日本経済新聞社の決算サマリー
人工知能が書く「決算サマリー」

日本経済新聞社(日経)は人工知能(AI)技術を使って自動作成した記事を掲載し始めた。一見しただけでは人間が書いた記事とほぼ見分けがつかない。

米国の報道機関などでは以前からAI技術に記事をまかせる動きが進んでいる。大手通信社のAP(Associated Press)は2014年に企業の決算に関する記事を自動化し、2016年には米国プロ野球マイナーリーグの試合結果速報もさせ始めた。Wordsmithというシステムを採用している。


APの採用するWordsmithシステム
米国の大手通信社APはWordsmithというシステムですでに決算記事を自動化

日本でも天気予報などでAI技術を利用する取り組みは進んでいる。そうしたなか、日経は決算の要点を自動で文章として配信する「決算サマリー」を始めた。

企業がインターネット上で決算資料を公表すると、日経はAI技術を駆使して数分で売上高や利益などをまとめ、背景や理由なども添えて速報する。すでに「日本経済新聞 電子版」や会員制情報サービス「日経テレコン」に多数、こうした記事が登場している。

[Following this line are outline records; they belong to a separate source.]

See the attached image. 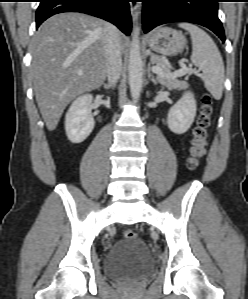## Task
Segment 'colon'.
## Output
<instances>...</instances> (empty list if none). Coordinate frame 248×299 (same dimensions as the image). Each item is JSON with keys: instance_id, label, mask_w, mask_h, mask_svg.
<instances>
[{"instance_id": "obj_1", "label": "colon", "mask_w": 248, "mask_h": 299, "mask_svg": "<svg viewBox=\"0 0 248 299\" xmlns=\"http://www.w3.org/2000/svg\"><path fill=\"white\" fill-rule=\"evenodd\" d=\"M213 100L208 94L203 95L200 114L197 125L194 128L193 139L190 147V156L187 161V167L195 170L200 163V159L204 156L209 138V130L213 119ZM125 239H135L137 234L131 229L123 232Z\"/></svg>"}]
</instances>
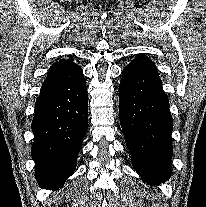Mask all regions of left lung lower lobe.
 I'll use <instances>...</instances> for the list:
<instances>
[{
  "label": "left lung lower lobe",
  "mask_w": 206,
  "mask_h": 207,
  "mask_svg": "<svg viewBox=\"0 0 206 207\" xmlns=\"http://www.w3.org/2000/svg\"><path fill=\"white\" fill-rule=\"evenodd\" d=\"M120 123L136 172L149 184L171 176L173 121L156 66L139 55L127 65L119 86Z\"/></svg>",
  "instance_id": "0a47b994"
}]
</instances>
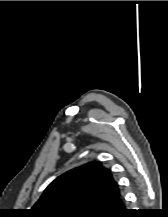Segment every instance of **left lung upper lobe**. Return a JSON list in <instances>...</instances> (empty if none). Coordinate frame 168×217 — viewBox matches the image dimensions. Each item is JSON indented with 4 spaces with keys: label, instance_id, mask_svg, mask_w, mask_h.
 <instances>
[{
    "label": "left lung upper lobe",
    "instance_id": "1",
    "mask_svg": "<svg viewBox=\"0 0 168 217\" xmlns=\"http://www.w3.org/2000/svg\"><path fill=\"white\" fill-rule=\"evenodd\" d=\"M119 195L110 170L91 162L50 183L31 213L35 217H99Z\"/></svg>",
    "mask_w": 168,
    "mask_h": 217
}]
</instances>
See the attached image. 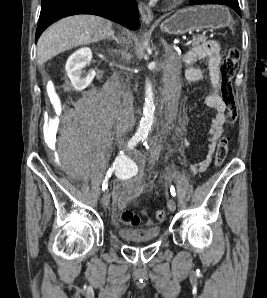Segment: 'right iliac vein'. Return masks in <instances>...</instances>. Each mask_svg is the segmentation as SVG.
<instances>
[{
    "instance_id": "obj_1",
    "label": "right iliac vein",
    "mask_w": 267,
    "mask_h": 298,
    "mask_svg": "<svg viewBox=\"0 0 267 298\" xmlns=\"http://www.w3.org/2000/svg\"><path fill=\"white\" fill-rule=\"evenodd\" d=\"M109 202H110V194L108 193V191H105L101 198V204L103 207H107Z\"/></svg>"
}]
</instances>
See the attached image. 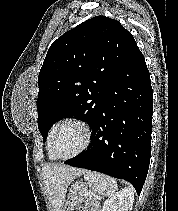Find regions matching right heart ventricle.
Segmentation results:
<instances>
[{"label": "right heart ventricle", "instance_id": "e07e8e85", "mask_svg": "<svg viewBox=\"0 0 178 211\" xmlns=\"http://www.w3.org/2000/svg\"><path fill=\"white\" fill-rule=\"evenodd\" d=\"M59 123H55L51 129H50V132H49V135H48V139H47V151H48V157L51 159V160H55L56 157L54 156L53 152H52V149H51V140H52V135H53V132L55 130V128L57 127Z\"/></svg>", "mask_w": 178, "mask_h": 211}]
</instances>
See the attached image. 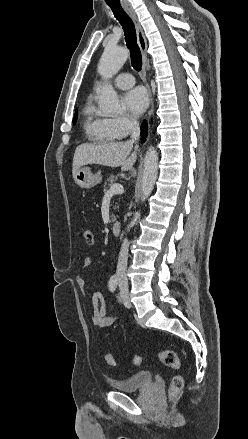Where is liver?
Returning <instances> with one entry per match:
<instances>
[{"label": "liver", "instance_id": "liver-1", "mask_svg": "<svg viewBox=\"0 0 248 439\" xmlns=\"http://www.w3.org/2000/svg\"><path fill=\"white\" fill-rule=\"evenodd\" d=\"M132 149L133 143L130 141L81 144L76 147L73 157V177L80 168L88 164L120 166L123 171H128L137 159L136 151L128 157Z\"/></svg>", "mask_w": 248, "mask_h": 439}]
</instances>
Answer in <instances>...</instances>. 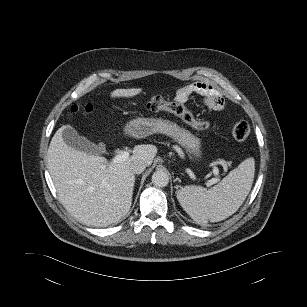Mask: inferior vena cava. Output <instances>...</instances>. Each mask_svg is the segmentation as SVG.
Instances as JSON below:
<instances>
[{"label":"inferior vena cava","mask_w":307,"mask_h":307,"mask_svg":"<svg viewBox=\"0 0 307 307\" xmlns=\"http://www.w3.org/2000/svg\"><path fill=\"white\" fill-rule=\"evenodd\" d=\"M146 168V164L143 161H135L131 164L130 169L134 174H140Z\"/></svg>","instance_id":"obj_1"}]
</instances>
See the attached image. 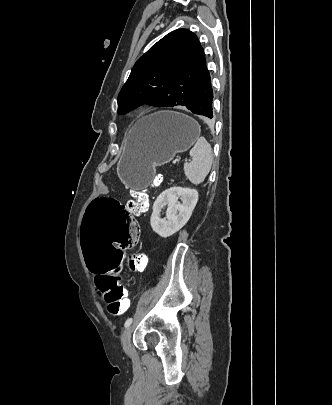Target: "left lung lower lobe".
I'll return each mask as SVG.
<instances>
[{"instance_id":"obj_1","label":"left lung lower lobe","mask_w":332,"mask_h":405,"mask_svg":"<svg viewBox=\"0 0 332 405\" xmlns=\"http://www.w3.org/2000/svg\"><path fill=\"white\" fill-rule=\"evenodd\" d=\"M213 90L211 86V78L208 69L204 71L196 88L193 100L187 108L193 113L202 115L206 118H213Z\"/></svg>"}]
</instances>
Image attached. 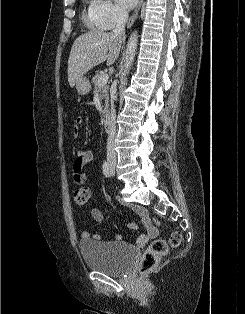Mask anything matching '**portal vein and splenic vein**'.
Instances as JSON below:
<instances>
[{"instance_id": "obj_1", "label": "portal vein and splenic vein", "mask_w": 245, "mask_h": 314, "mask_svg": "<svg viewBox=\"0 0 245 314\" xmlns=\"http://www.w3.org/2000/svg\"><path fill=\"white\" fill-rule=\"evenodd\" d=\"M108 79H109V75L108 74H102L99 78H98V81H97V84L99 86H102L104 84H106L108 82Z\"/></svg>"}]
</instances>
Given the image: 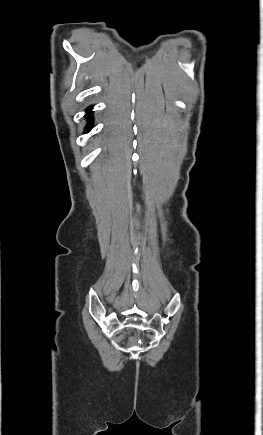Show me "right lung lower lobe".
<instances>
[{
    "label": "right lung lower lobe",
    "instance_id": "1",
    "mask_svg": "<svg viewBox=\"0 0 263 435\" xmlns=\"http://www.w3.org/2000/svg\"><path fill=\"white\" fill-rule=\"evenodd\" d=\"M90 109H91V108H89L88 111H90ZM91 126H92V121H89L88 126H87L86 129H85L86 132H88V131L90 130Z\"/></svg>",
    "mask_w": 263,
    "mask_h": 435
}]
</instances>
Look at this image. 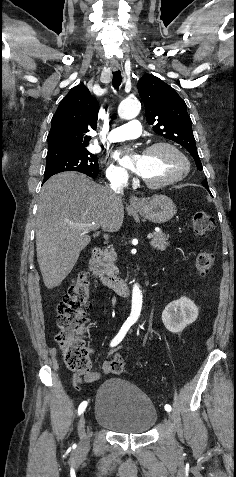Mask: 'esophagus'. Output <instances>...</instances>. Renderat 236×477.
<instances>
[{"label":"esophagus","instance_id":"esophagus-1","mask_svg":"<svg viewBox=\"0 0 236 477\" xmlns=\"http://www.w3.org/2000/svg\"><path fill=\"white\" fill-rule=\"evenodd\" d=\"M111 68L112 70L117 71L120 68V66L119 64H112ZM129 201H130V204L135 208H139L143 204L142 200L136 196H131Z\"/></svg>","mask_w":236,"mask_h":477}]
</instances>
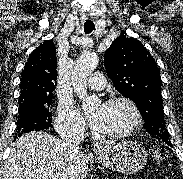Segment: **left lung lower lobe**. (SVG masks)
<instances>
[{
    "label": "left lung lower lobe",
    "instance_id": "0a47b994",
    "mask_svg": "<svg viewBox=\"0 0 183 179\" xmlns=\"http://www.w3.org/2000/svg\"><path fill=\"white\" fill-rule=\"evenodd\" d=\"M166 144L172 146L171 141L166 142Z\"/></svg>",
    "mask_w": 183,
    "mask_h": 179
}]
</instances>
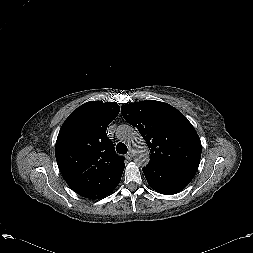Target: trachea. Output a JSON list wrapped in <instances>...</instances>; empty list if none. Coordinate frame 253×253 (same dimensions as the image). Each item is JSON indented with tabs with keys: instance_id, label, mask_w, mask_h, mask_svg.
<instances>
[{
	"instance_id": "3493384b",
	"label": "trachea",
	"mask_w": 253,
	"mask_h": 253,
	"mask_svg": "<svg viewBox=\"0 0 253 253\" xmlns=\"http://www.w3.org/2000/svg\"><path fill=\"white\" fill-rule=\"evenodd\" d=\"M116 151H117V153L124 155V154L127 153L128 149H127V146L124 143L119 142L116 146Z\"/></svg>"
}]
</instances>
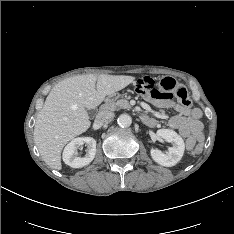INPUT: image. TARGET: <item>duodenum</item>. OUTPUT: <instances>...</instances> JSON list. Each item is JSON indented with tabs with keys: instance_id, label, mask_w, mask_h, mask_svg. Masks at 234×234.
<instances>
[{
	"instance_id": "410a0bca",
	"label": "duodenum",
	"mask_w": 234,
	"mask_h": 234,
	"mask_svg": "<svg viewBox=\"0 0 234 234\" xmlns=\"http://www.w3.org/2000/svg\"><path fill=\"white\" fill-rule=\"evenodd\" d=\"M116 98H117V95H116V94L110 95V96L106 99V101L104 102V104H103V106H102V109H103V110H108V109L112 106V104H113V102L115 101Z\"/></svg>"
}]
</instances>
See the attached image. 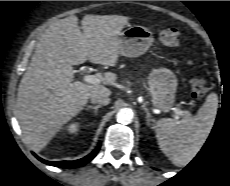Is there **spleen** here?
<instances>
[{
    "instance_id": "obj_1",
    "label": "spleen",
    "mask_w": 230,
    "mask_h": 186,
    "mask_svg": "<svg viewBox=\"0 0 230 186\" xmlns=\"http://www.w3.org/2000/svg\"><path fill=\"white\" fill-rule=\"evenodd\" d=\"M218 96L212 92L193 117L163 118L154 126L162 152L176 166H186L200 151L214 125Z\"/></svg>"
}]
</instances>
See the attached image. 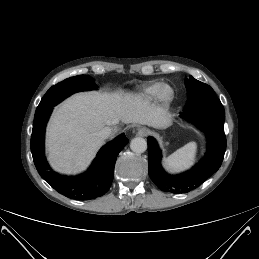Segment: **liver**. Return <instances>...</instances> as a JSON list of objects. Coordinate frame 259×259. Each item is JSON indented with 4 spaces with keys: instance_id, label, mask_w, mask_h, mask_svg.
Listing matches in <instances>:
<instances>
[{
    "instance_id": "liver-1",
    "label": "liver",
    "mask_w": 259,
    "mask_h": 259,
    "mask_svg": "<svg viewBox=\"0 0 259 259\" xmlns=\"http://www.w3.org/2000/svg\"><path fill=\"white\" fill-rule=\"evenodd\" d=\"M120 121L161 129L170 125L171 118L166 109L138 94L78 93L56 109L48 124L46 144L52 168L64 174L85 170L104 143L96 133L106 126L116 131Z\"/></svg>"
}]
</instances>
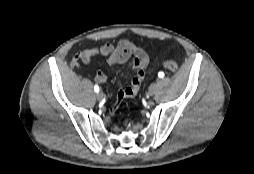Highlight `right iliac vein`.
I'll return each mask as SVG.
<instances>
[{
	"mask_svg": "<svg viewBox=\"0 0 254 174\" xmlns=\"http://www.w3.org/2000/svg\"><path fill=\"white\" fill-rule=\"evenodd\" d=\"M103 93L102 92H98L97 94H96V98L98 99V100H102V98H103Z\"/></svg>",
	"mask_w": 254,
	"mask_h": 174,
	"instance_id": "63e3f726",
	"label": "right iliac vein"
}]
</instances>
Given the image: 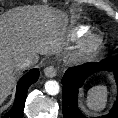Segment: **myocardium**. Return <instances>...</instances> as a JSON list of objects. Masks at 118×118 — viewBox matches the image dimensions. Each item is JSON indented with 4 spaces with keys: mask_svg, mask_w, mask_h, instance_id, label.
Listing matches in <instances>:
<instances>
[{
    "mask_svg": "<svg viewBox=\"0 0 118 118\" xmlns=\"http://www.w3.org/2000/svg\"><path fill=\"white\" fill-rule=\"evenodd\" d=\"M103 46V39L98 34H88L81 42L79 56L86 58L96 54Z\"/></svg>",
    "mask_w": 118,
    "mask_h": 118,
    "instance_id": "f54148a6",
    "label": "myocardium"
}]
</instances>
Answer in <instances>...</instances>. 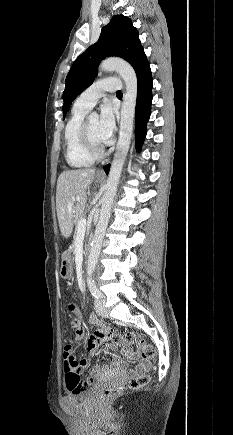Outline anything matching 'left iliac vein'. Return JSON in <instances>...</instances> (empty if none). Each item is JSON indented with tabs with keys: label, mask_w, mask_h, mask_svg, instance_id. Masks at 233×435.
I'll list each match as a JSON object with an SVG mask.
<instances>
[{
	"label": "left iliac vein",
	"mask_w": 233,
	"mask_h": 435,
	"mask_svg": "<svg viewBox=\"0 0 233 435\" xmlns=\"http://www.w3.org/2000/svg\"><path fill=\"white\" fill-rule=\"evenodd\" d=\"M94 304L98 315H100L101 317H106L107 310L105 309V301L103 299L97 298Z\"/></svg>",
	"instance_id": "left-iliac-vein-1"
}]
</instances>
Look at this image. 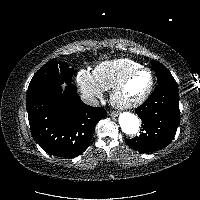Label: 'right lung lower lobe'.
Here are the masks:
<instances>
[{
	"label": "right lung lower lobe",
	"instance_id": "1",
	"mask_svg": "<svg viewBox=\"0 0 200 200\" xmlns=\"http://www.w3.org/2000/svg\"><path fill=\"white\" fill-rule=\"evenodd\" d=\"M26 108L34 140L48 154L69 158L83 153L96 123L107 113L102 107L83 103L71 83L28 89Z\"/></svg>",
	"mask_w": 200,
	"mask_h": 200
}]
</instances>
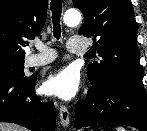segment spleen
<instances>
[{
	"instance_id": "3e777b00",
	"label": "spleen",
	"mask_w": 147,
	"mask_h": 131,
	"mask_svg": "<svg viewBox=\"0 0 147 131\" xmlns=\"http://www.w3.org/2000/svg\"><path fill=\"white\" fill-rule=\"evenodd\" d=\"M117 131H125V129L123 127H118L116 128Z\"/></svg>"
}]
</instances>
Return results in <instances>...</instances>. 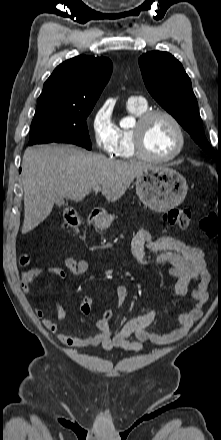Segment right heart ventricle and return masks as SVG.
Returning a JSON list of instances; mask_svg holds the SVG:
<instances>
[{"instance_id": "right-heart-ventricle-1", "label": "right heart ventricle", "mask_w": 221, "mask_h": 440, "mask_svg": "<svg viewBox=\"0 0 221 440\" xmlns=\"http://www.w3.org/2000/svg\"><path fill=\"white\" fill-rule=\"evenodd\" d=\"M128 111L134 115L139 116L147 110L146 103H138V102H128ZM119 132V142L114 153L119 159H131L136 156L133 142H132V132L131 129L127 128H118Z\"/></svg>"}]
</instances>
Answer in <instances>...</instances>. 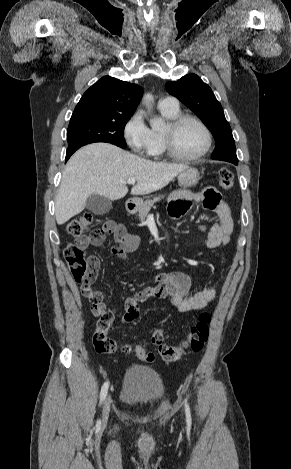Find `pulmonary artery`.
I'll use <instances>...</instances> for the list:
<instances>
[{"label":"pulmonary artery","mask_w":291,"mask_h":469,"mask_svg":"<svg viewBox=\"0 0 291 469\" xmlns=\"http://www.w3.org/2000/svg\"><path fill=\"white\" fill-rule=\"evenodd\" d=\"M159 107L167 109H178L179 103L178 100L173 96H167L161 99L158 103Z\"/></svg>","instance_id":"pulmonary-artery-1"}]
</instances>
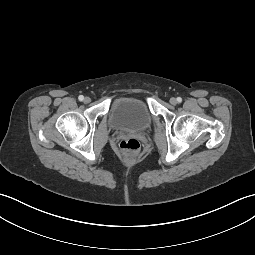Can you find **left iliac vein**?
I'll use <instances>...</instances> for the list:
<instances>
[{
  "label": "left iliac vein",
  "instance_id": "1",
  "mask_svg": "<svg viewBox=\"0 0 255 255\" xmlns=\"http://www.w3.org/2000/svg\"><path fill=\"white\" fill-rule=\"evenodd\" d=\"M170 103H171L172 105H176V104H177V100H176L174 97H172V98L170 99Z\"/></svg>",
  "mask_w": 255,
  "mask_h": 255
}]
</instances>
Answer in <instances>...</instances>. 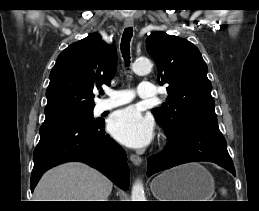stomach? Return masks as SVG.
Listing matches in <instances>:
<instances>
[{
	"mask_svg": "<svg viewBox=\"0 0 259 211\" xmlns=\"http://www.w3.org/2000/svg\"><path fill=\"white\" fill-rule=\"evenodd\" d=\"M150 188L158 201H210L215 183L203 166L189 163L159 174Z\"/></svg>",
	"mask_w": 259,
	"mask_h": 211,
	"instance_id": "0dacf381",
	"label": "stomach"
}]
</instances>
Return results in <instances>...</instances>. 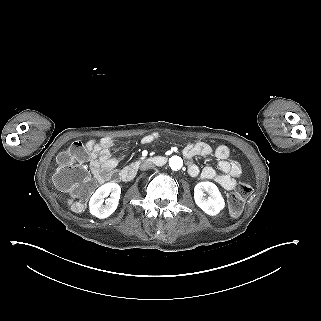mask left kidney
Instances as JSON below:
<instances>
[{"mask_svg": "<svg viewBox=\"0 0 321 321\" xmlns=\"http://www.w3.org/2000/svg\"><path fill=\"white\" fill-rule=\"evenodd\" d=\"M205 192L209 195L205 197ZM195 203L208 215H217L225 206L218 187L212 182H200L194 188Z\"/></svg>", "mask_w": 321, "mask_h": 321, "instance_id": "left-kidney-1", "label": "left kidney"}]
</instances>
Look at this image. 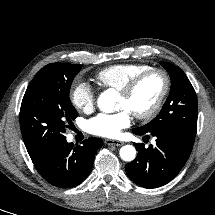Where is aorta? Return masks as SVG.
<instances>
[{
	"label": "aorta",
	"mask_w": 215,
	"mask_h": 215,
	"mask_svg": "<svg viewBox=\"0 0 215 215\" xmlns=\"http://www.w3.org/2000/svg\"><path fill=\"white\" fill-rule=\"evenodd\" d=\"M119 98L118 93L113 89L102 92L98 98L99 109L105 113H111L115 110V103ZM136 156V149L132 145H125L120 149V157L124 161H132Z\"/></svg>",
	"instance_id": "1"
}]
</instances>
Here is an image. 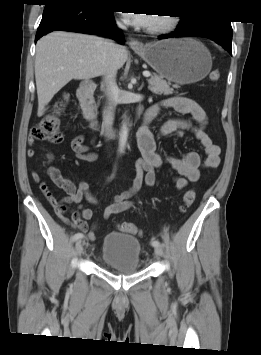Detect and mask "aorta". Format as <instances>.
<instances>
[{
    "label": "aorta",
    "mask_w": 261,
    "mask_h": 355,
    "mask_svg": "<svg viewBox=\"0 0 261 355\" xmlns=\"http://www.w3.org/2000/svg\"><path fill=\"white\" fill-rule=\"evenodd\" d=\"M127 139H128V125L127 122L124 121L122 123L121 131L119 135V147H118L119 153H124L127 144Z\"/></svg>",
    "instance_id": "obj_1"
}]
</instances>
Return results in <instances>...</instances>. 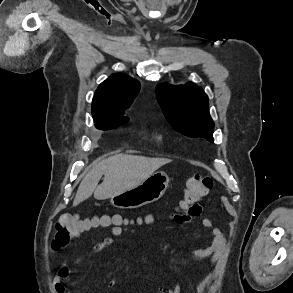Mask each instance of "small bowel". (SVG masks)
<instances>
[{
	"label": "small bowel",
	"instance_id": "small-bowel-1",
	"mask_svg": "<svg viewBox=\"0 0 293 293\" xmlns=\"http://www.w3.org/2000/svg\"><path fill=\"white\" fill-rule=\"evenodd\" d=\"M200 212H201V204L198 203L189 211L177 209V211L172 215V218L178 222H186V221H189L194 216H197ZM153 222H154V218L151 215H147L144 218H139L137 220V224L139 225L152 224ZM202 224L211 230V233L213 236L212 243L207 247H202V248L192 247L190 249L191 255L196 259H204L212 255L220 256L224 251V243H225V235L223 231L219 227L215 226V224L209 219H204L202 221ZM90 229L91 228L85 230L84 232H87ZM133 232H134V229L127 230L122 228H112V233L115 236H120L125 233H133ZM113 242L114 240L112 237H109V236L104 237L102 240H100L99 242L93 245L92 251L94 253H101V252L107 251L113 245ZM80 262H81V259H78L76 261V264H79ZM69 272H70V269L66 265H62L58 269L57 273L55 274L53 278V284H54L56 293H68L63 282L69 278ZM209 280H210V277H206L202 282L196 285L194 291L198 292L201 289H203L209 283ZM114 284H115L114 280H111L109 282L110 286H114ZM161 293H184V291L181 286L175 285L169 288L168 290H163Z\"/></svg>",
	"mask_w": 293,
	"mask_h": 293
}]
</instances>
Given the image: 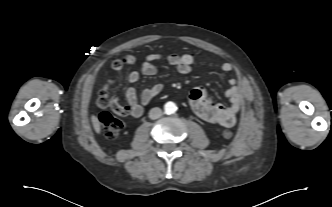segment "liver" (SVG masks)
I'll return each mask as SVG.
<instances>
[{
    "instance_id": "liver-1",
    "label": "liver",
    "mask_w": 332,
    "mask_h": 207,
    "mask_svg": "<svg viewBox=\"0 0 332 207\" xmlns=\"http://www.w3.org/2000/svg\"><path fill=\"white\" fill-rule=\"evenodd\" d=\"M91 122L93 124V128H94L95 132L97 134H100V132H101L100 122L95 115L91 116Z\"/></svg>"
}]
</instances>
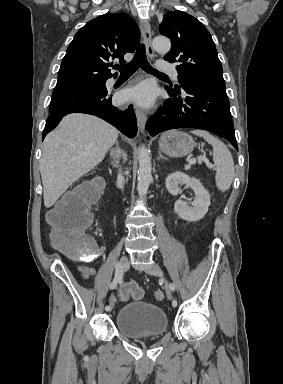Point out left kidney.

例えば「サカイ引越センターの16年4~12月期、純利益12.9%減29億円」といった記事。

日経の決算サマリーの例
日経の決算サマリー、おおむね自然な文章

内容を一部引用すると次の通り。

「第2四半期連結会計期間より株式会社SDホールディングス及び子会社3社の損益を連結したことにより、のれん及び契約関連無形資産の償却費が8000万円発生したものの、営業利益は増益、経常利益は増益となった」

おおむね自然な文章で、速報としては十分に役立つと思える。日経グループの通信社NQNなどで人間の記者が書く短い記事とさほど変わらない、という印象だ。

当面はベータ版(試用版)の位置づけで、今後さらに品質の向上や改善、機能の強化を進めていくという。言語理解研究所(ILU)、東京大学などと協力している。